Steamboat’s small businesses invited to join plastic bag ban
As Steamboat prepares for the plastic bag ban and paper bag fee, smaller business can volunteer to participate
STEAMBOAT SPRINGS — With less than two weeks until Steamboat Springs’ grocery stores give plastic bags the boot, the city has opened up applications for small businesses to join in the ban with its opt-in program.
On May 21, Steamboat Springs City Council voted 4-3 to ban plastic bags and place a 20-cent fee on paper bags at Steamboat’s largest stores. Smaller stores will be allowed to voluntarily opt in to the program. The change will take effect Oct. 1.

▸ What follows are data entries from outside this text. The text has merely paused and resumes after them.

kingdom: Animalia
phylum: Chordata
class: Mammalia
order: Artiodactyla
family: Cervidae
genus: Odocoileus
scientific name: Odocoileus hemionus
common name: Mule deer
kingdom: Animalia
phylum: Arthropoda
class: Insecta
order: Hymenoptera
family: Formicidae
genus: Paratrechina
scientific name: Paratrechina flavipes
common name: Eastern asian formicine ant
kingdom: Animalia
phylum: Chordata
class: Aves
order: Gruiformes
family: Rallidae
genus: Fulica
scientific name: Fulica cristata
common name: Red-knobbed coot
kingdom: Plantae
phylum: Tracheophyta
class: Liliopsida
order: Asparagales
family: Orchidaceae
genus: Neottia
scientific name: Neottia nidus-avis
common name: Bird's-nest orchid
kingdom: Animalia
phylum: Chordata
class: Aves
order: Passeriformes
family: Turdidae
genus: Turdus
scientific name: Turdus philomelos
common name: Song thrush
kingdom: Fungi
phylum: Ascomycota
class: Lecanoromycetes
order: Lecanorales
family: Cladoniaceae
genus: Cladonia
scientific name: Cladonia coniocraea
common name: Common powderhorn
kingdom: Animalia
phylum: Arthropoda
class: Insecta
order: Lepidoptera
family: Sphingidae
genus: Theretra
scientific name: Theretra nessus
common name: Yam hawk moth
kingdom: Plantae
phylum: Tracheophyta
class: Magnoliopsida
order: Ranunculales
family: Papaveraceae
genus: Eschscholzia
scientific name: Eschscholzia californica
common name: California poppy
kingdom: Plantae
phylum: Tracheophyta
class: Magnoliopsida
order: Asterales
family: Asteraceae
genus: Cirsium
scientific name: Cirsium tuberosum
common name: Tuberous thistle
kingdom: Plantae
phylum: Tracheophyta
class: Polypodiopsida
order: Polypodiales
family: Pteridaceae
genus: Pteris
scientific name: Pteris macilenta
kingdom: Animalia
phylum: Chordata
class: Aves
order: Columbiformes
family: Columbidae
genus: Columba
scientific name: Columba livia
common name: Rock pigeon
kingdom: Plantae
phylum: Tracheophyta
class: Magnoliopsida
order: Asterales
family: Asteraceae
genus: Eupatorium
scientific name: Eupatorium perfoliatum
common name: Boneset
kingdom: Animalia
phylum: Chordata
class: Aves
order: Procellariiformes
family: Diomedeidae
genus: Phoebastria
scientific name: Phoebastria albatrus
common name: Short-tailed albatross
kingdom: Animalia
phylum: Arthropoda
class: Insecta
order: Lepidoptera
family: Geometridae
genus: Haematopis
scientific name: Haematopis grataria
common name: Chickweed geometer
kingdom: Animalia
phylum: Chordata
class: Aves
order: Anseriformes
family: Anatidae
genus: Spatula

While the city recently opened its application for small businesses to opt in to the program, called “Spur Change,” it’s also working to purchase 22,000 reusable bags to be distributed to visitors and community members, which will be available before the end of the month. There will also be people stationed outside of Steamboat’s biggest stores reminding folks that the bag ban will take effect soon and answering questions.
Walmart, Walgreens, City Market and Safeway — the stores required to stop giving customers disposable plastic grocery sacks — will be allowed to keep 5 cents of the 20-cent paper bag fee. Natural Grocers was also on the list, but the chain doesn’t use plastic bags.
The ordinance establishing the ban also allowed smaller stores that are not required to ban plastic to participate in the ban and fee. Stores that participate will be able to keep the entire 20-cent fee on paper bags.
“You’re able to participate in a community wide effort to change how we do things here and be more environmentally conscious,” said Mike Lane, the city’s communications manager. “All along the process, we heard from smaller companies that wanted to jump in and be a part of it, so this allows them that opportunity to get in there and participate just like the big retailers.”
To participate, business managers should visit steamboatsprings.net/spurchange. The application can be found under the “Plastic & Paper Bags” tab.
“It’s not like you won’t get approved, but you basically apply to alert the city to the fact that you’re going to be doing this, because when you are part of this, you agree that you won’t provide plastic bags and that you will charge a 20-cent fee for paper bags,” said Laura Sankey, who is overseeing community education and outreach for the plastic bag ban. “That 20-cent fee has to be reported to the city on an annual basis.”
Both large and small stores are required to use the revenue they receive from the fee to fund the following:
- Educational information and signage about the plastic bag ban and paper bag fee
- Staff training to implement the fee
- Improving or changing store infrastructure to allow it to collect the fee
- Collecting and accounting for the fee
- Providing and encouraging the use of reusable bags
Businesses that opt in will be required to track how many paper bags they sell each year and submit an annual report detailing that revenue and how much money they spent on education, implementing the fee and purchasing reusable bags.
Businesses that participate will receive a “Spur Change” window decal for their businesses and receive educational material for customers from the city.